Repeat the records below verbatim and include no pictures.

-- Material provided --
# # # # # # #

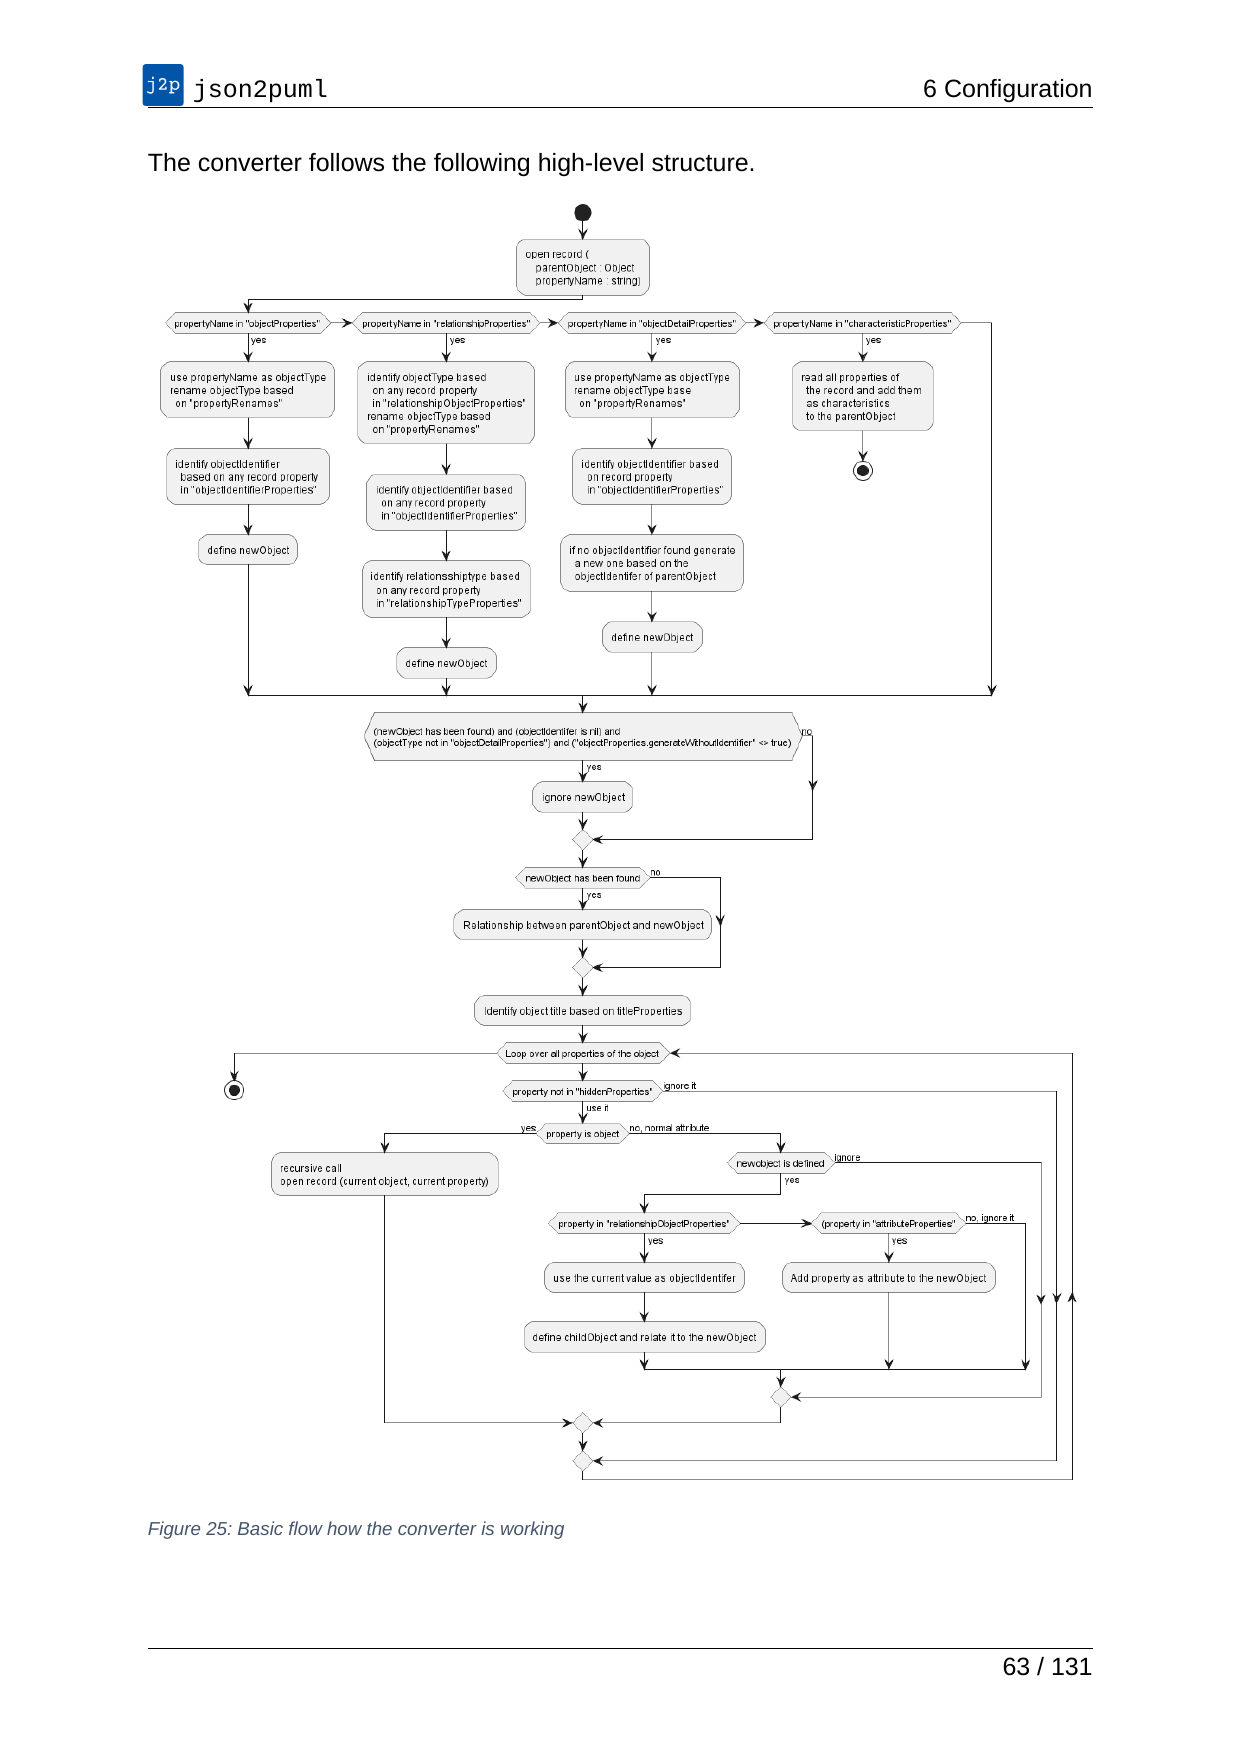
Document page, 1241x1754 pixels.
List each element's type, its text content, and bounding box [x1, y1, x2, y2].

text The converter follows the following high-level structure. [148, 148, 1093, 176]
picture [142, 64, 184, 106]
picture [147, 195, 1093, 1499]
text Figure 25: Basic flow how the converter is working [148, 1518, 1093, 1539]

# # # # # # #

-- Solution to the exercise --
Document page, 1241x1754 pixels.
List each element's type, its text content, and bounding box [x1, y1, x2, y2].

text The converter follows the following high-level structure. [148, 148, 1093, 176]
picture [142, 64, 184, 106]
picture [147, 195, 1093, 1499]
text Figure 25: Basic flow how the converter is working [148, 1518, 1093, 1539]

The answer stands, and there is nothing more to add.